I’m the ultimate post-apocalyptic photographer. I’m training for the day I wake up and everyone else has mysteriously disappeared. To look at my photos, you’d think that had already happened.

It wasn’t such a big deal in Madagascar, actually, because I was there with Slice, and all he ever takes pictures of are people and sunsets. Seriously. I still have the double prints, years after the breakup. Sunsets sunsets sunsets. Sunsets with clouds. Sunsets over mountains. Sunsets through car windows. Sunsets with power lines. Sunsets with a big blurry finger poking in from the side. My last gift to him was a reasonably good film camera that was really more than I could afford, because the little plastic thing he was using sucked, and wasn’t giving him the best sunsets he could get.

But he was also good at people.
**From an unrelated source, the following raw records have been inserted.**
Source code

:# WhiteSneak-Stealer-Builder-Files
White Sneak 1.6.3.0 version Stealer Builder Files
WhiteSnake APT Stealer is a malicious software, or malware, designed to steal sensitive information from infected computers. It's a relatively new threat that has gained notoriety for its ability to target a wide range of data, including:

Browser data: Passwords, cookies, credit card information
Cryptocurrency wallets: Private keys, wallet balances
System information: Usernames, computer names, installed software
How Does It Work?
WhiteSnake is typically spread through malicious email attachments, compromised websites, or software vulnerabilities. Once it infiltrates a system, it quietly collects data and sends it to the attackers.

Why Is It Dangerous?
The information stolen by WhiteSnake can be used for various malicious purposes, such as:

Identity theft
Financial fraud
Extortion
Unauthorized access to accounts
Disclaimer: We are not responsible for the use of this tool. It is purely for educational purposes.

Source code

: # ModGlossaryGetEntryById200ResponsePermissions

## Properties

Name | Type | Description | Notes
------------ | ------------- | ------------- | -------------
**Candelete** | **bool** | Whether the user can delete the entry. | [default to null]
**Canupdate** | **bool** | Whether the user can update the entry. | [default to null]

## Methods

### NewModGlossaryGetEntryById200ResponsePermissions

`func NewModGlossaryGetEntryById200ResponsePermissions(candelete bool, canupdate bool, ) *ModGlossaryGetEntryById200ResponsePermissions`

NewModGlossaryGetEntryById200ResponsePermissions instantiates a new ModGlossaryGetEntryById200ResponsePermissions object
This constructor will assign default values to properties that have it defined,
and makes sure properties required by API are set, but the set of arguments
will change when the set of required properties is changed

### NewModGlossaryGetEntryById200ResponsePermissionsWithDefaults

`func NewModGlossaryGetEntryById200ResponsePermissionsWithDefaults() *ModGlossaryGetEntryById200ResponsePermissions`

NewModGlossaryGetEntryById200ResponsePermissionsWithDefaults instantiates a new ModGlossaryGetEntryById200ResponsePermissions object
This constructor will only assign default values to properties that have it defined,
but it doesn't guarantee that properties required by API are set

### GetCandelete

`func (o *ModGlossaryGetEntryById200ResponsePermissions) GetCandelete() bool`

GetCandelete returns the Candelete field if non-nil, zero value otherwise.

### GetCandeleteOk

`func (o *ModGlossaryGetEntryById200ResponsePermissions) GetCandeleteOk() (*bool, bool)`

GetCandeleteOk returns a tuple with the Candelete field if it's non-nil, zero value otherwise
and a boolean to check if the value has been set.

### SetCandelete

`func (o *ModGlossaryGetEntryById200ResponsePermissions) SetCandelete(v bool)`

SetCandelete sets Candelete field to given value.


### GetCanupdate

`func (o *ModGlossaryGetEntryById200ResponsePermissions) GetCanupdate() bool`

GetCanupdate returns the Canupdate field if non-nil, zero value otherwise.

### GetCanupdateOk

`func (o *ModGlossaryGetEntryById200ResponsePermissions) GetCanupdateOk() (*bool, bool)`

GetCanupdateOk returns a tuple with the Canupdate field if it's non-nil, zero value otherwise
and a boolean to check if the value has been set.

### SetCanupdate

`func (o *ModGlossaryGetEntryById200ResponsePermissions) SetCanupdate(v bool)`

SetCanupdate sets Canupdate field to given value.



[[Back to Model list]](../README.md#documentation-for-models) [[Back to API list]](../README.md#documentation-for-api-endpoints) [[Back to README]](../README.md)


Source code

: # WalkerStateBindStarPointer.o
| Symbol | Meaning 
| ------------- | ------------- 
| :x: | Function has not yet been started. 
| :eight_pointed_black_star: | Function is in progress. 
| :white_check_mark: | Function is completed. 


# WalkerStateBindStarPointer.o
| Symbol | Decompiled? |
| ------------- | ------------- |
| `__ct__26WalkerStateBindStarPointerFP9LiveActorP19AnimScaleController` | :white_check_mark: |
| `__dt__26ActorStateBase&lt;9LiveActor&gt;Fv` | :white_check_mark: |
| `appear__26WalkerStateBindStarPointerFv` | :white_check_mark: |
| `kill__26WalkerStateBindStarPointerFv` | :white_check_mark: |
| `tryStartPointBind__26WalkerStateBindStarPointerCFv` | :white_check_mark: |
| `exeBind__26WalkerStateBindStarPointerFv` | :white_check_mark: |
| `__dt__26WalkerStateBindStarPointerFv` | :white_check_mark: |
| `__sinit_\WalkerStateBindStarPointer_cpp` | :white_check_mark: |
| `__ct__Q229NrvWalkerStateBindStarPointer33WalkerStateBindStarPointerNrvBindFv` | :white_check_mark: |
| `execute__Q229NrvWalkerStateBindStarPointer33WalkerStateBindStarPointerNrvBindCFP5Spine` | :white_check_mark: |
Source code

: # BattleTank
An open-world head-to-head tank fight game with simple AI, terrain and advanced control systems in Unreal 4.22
Some of the very few photos of myself I can stand are his (if we don’t count the camping ones where he snuck up and took pictures of my butt as I rolled up my sleeping bag), and there are some wonderful ones from the beach in Morondava, where we met three great little kids who laughed as they tried to braid our short hair and taught us an elaborate game of keep-away with the waves. Part of what I love about those photos is that the light was perfect, late-in-the-day light with its own sweet color, but I have to give Slice credit for making his subjects comfortable enough that they relax into the process. Other than the guy who wanted money because Slice had photographed his pig, of course. But there was no helping that.
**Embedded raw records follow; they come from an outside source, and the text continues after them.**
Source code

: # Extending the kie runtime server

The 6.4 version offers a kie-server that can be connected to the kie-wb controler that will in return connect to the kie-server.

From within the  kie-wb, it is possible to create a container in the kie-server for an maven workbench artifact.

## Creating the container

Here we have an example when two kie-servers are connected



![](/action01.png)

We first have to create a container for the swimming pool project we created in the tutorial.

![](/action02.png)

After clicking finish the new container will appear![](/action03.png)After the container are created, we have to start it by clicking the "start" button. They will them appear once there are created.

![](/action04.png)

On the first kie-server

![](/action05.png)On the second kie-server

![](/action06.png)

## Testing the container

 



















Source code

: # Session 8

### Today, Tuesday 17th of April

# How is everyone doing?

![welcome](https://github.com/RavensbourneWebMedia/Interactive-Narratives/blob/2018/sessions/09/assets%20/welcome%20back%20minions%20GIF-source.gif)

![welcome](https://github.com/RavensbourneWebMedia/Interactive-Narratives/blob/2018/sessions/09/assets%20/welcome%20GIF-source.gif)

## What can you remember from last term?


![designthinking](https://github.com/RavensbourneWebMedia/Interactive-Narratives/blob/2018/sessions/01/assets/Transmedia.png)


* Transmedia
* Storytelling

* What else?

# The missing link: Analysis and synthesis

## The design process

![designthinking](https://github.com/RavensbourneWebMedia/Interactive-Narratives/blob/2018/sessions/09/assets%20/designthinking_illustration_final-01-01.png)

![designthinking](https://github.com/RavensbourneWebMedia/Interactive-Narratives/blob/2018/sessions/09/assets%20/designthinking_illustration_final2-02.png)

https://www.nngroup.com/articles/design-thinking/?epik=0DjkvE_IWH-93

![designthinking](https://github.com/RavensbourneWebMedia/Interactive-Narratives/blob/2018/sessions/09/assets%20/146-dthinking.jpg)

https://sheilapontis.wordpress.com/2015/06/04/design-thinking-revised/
Point being, if he and pooled our photos from that trip, you would get a fairly comprehensive idea of what it had been like. Look at mine alone... Well, you’re fine if you like lemurs. And tortoises. And crocodiles sleeping at the crocodile farm. And bugs. And poignant photos of bags of charcoal for sale, as the island’s once-great forests are systematically turned into fuel. But no people.

So I worked on it while I was away. Diligently. My new digital lets me take advantage of a pretty broad light spectrum, and not having to think about film is the most freeing experience imaginable. I can take a lot of shots, without setting up too carefully, and throw them all away if I want to. Which means I’m taking more risks, and getting more casual. I also had a captive group of subjects who generally tolerated the camera. Which was huge for me; a big part of my challenge is feeling like I’m intruding, or just being (and I know this will surprise some who know me) incredibly shy. So I usually don’t try at all. The other critics ribbed me a little at first, but then promptly forgot the camera, and suddenly I was starting to get shots that I liked. Even better, I was starting to get shots that they liked. My last night there, I printed a few out to show to Curls, and before I’d made it back to my room people were coming up to me. I hear you have pictures!

So now I can go back to my leaves for a while.